** START Information given **
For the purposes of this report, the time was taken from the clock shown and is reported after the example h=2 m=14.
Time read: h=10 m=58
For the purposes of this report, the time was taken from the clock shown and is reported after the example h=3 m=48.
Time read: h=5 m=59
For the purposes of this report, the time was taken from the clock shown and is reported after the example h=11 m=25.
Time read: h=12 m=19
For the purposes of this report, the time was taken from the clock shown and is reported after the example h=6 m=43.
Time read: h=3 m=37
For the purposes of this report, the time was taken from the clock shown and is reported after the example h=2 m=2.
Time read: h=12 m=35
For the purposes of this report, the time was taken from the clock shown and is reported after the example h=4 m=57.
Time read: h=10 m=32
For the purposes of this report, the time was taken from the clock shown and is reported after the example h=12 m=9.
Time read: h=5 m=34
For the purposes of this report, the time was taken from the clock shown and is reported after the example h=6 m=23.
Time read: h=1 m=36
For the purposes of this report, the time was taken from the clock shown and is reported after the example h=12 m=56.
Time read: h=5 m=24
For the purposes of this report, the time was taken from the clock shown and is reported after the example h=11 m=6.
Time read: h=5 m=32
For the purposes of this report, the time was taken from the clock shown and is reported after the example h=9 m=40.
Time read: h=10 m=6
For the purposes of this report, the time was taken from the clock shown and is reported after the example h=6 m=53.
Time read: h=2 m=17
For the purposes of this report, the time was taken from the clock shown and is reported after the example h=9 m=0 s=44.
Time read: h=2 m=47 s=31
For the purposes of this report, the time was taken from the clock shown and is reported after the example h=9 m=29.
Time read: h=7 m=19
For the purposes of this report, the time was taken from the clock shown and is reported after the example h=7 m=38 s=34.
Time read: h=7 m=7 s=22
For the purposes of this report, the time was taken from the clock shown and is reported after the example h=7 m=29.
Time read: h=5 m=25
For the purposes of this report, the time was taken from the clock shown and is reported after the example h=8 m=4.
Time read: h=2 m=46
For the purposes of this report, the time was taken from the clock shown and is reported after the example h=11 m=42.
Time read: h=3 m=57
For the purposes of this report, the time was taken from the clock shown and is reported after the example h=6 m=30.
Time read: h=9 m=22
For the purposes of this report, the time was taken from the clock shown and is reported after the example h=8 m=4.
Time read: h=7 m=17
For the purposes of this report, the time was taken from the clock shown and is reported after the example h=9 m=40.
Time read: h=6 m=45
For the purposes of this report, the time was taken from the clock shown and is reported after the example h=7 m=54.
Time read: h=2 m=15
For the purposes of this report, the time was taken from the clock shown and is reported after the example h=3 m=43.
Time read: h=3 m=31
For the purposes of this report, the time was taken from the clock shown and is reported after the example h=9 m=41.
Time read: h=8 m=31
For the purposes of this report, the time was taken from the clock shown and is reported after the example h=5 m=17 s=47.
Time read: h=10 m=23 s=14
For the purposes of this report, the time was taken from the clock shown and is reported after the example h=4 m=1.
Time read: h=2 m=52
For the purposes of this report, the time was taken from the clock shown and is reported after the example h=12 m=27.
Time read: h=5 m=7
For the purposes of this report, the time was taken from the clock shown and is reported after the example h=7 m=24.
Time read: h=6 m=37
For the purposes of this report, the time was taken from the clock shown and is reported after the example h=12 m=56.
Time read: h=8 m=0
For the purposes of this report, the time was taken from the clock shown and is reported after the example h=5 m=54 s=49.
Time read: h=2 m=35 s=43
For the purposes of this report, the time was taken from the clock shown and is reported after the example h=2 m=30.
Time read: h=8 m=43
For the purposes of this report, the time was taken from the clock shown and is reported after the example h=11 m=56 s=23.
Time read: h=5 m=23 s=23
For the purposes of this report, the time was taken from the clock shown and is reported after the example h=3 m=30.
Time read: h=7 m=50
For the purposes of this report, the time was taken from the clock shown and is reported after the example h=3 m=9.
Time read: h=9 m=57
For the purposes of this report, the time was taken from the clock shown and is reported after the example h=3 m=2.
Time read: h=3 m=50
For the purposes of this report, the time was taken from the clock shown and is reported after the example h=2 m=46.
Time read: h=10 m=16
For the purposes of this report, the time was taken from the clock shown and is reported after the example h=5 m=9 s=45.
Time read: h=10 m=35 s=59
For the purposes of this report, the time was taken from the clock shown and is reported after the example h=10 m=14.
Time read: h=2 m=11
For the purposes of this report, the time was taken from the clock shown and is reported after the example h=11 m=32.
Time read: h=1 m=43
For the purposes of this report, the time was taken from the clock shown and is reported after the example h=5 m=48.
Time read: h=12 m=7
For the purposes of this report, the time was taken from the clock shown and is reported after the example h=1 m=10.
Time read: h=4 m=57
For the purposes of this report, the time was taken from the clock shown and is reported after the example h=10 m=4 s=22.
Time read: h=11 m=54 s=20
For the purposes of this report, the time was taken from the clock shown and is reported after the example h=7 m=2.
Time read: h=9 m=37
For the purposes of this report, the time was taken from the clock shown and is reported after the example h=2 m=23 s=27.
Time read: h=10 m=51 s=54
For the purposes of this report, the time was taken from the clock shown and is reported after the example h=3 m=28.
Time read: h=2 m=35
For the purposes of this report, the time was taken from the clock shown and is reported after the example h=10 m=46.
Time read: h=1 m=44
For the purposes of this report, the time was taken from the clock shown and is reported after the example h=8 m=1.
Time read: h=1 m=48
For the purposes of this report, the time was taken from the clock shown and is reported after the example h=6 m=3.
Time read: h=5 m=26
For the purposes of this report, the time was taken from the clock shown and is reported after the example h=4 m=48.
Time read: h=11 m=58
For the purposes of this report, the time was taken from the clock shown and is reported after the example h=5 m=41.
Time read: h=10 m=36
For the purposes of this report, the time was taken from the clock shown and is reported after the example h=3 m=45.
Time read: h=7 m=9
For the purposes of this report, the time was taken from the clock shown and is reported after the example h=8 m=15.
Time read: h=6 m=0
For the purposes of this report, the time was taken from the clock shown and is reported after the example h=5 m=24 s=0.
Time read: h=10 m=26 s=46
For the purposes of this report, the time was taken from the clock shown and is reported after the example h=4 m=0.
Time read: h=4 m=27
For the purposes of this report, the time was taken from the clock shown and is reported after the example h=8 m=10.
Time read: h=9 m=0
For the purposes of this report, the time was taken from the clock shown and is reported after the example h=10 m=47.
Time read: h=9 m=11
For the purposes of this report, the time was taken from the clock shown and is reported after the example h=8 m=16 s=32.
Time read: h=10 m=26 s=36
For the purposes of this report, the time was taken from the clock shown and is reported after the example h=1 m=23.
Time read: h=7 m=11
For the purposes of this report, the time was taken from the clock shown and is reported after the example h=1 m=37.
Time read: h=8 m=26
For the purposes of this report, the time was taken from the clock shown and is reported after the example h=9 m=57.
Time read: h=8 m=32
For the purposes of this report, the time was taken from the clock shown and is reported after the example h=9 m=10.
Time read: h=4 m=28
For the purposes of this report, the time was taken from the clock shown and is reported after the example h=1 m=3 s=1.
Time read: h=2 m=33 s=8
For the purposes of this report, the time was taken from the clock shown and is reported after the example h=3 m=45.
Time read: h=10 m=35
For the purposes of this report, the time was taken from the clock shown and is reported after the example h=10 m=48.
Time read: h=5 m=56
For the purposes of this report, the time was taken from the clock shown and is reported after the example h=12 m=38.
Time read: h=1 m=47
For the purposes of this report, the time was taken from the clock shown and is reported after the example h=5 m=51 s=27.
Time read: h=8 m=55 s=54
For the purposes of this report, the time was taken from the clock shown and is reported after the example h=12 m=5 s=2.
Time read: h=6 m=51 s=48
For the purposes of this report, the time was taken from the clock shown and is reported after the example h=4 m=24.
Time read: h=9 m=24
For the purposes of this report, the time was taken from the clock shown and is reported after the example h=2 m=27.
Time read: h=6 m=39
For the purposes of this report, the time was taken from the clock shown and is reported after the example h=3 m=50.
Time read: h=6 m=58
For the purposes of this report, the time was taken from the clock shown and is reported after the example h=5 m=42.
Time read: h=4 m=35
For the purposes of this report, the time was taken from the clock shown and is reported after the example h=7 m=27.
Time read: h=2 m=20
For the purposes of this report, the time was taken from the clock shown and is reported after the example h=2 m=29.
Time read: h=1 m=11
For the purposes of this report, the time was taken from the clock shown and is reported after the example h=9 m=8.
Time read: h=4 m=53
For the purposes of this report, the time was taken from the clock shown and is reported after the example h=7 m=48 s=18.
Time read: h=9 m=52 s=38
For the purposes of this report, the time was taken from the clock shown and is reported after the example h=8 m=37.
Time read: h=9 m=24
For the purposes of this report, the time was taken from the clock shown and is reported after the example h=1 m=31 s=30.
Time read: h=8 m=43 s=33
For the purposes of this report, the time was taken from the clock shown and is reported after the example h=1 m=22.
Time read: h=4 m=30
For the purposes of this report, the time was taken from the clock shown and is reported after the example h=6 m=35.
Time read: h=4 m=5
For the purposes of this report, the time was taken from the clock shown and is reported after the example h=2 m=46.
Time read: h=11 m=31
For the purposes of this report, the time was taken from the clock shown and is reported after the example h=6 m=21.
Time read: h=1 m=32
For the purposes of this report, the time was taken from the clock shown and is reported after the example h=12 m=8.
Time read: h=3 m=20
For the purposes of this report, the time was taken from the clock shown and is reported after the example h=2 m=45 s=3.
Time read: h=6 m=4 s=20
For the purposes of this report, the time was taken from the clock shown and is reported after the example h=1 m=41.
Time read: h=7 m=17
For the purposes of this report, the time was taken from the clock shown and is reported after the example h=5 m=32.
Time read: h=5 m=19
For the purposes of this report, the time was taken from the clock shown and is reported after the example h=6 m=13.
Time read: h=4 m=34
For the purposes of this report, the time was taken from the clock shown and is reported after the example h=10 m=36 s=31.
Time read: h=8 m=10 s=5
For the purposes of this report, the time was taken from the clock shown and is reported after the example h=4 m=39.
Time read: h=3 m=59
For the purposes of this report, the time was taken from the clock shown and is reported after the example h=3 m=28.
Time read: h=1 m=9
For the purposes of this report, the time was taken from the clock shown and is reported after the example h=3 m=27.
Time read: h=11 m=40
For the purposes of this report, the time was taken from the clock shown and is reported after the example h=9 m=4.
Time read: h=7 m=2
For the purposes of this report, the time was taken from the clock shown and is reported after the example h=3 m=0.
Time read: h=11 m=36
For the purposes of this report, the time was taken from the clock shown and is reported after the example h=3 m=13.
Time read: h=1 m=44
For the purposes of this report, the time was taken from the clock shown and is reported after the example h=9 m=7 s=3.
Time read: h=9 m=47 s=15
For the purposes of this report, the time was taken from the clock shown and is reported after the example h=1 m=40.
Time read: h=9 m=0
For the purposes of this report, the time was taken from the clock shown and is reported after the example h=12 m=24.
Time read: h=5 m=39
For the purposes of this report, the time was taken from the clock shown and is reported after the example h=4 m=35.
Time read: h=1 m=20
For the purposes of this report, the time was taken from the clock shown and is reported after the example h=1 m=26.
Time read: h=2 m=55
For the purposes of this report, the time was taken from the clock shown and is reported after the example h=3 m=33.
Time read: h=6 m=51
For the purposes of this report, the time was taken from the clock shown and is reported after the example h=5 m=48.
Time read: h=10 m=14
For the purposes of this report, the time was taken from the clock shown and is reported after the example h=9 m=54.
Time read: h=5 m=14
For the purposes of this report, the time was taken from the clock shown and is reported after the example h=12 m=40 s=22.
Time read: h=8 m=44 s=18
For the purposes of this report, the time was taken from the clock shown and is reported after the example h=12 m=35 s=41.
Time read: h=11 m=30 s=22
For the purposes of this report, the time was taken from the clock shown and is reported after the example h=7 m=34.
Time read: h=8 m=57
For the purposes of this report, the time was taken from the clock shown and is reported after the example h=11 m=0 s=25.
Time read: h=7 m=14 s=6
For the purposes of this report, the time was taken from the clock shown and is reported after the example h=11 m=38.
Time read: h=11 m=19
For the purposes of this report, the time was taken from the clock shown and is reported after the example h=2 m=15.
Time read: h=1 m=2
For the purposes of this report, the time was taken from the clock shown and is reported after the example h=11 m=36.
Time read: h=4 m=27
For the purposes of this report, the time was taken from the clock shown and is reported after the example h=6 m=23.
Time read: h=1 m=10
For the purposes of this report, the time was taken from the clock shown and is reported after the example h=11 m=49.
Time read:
** END Information given **
### Aim:
Please return the entries word for word, from the start of the entries through the line that contains "Time read: h=12 m=35", including that line.

### Correct output:
For the purposes of this report, the time was taken from the clock shown and is reported after the example h=2 m=14.
Time read: h=10 m=58
For the purposes of this report, the time was taken from the clock shown and is reported after the example h=3 m=48.
Time read: h=5 m=59
For the purposes of this report, the time was taken from the clock shown and is reported after the example h=11 m=25.
Time read: h=12 m=19
For the purposes of this report, the time was taken from the clock shown and is reported after the example h=6 m=43.
Time read: h=3 m=37
For the purposes of this report, the time was taken from the clock shown and is reported after the example h=2 m=2.
Time read: h=12 m=35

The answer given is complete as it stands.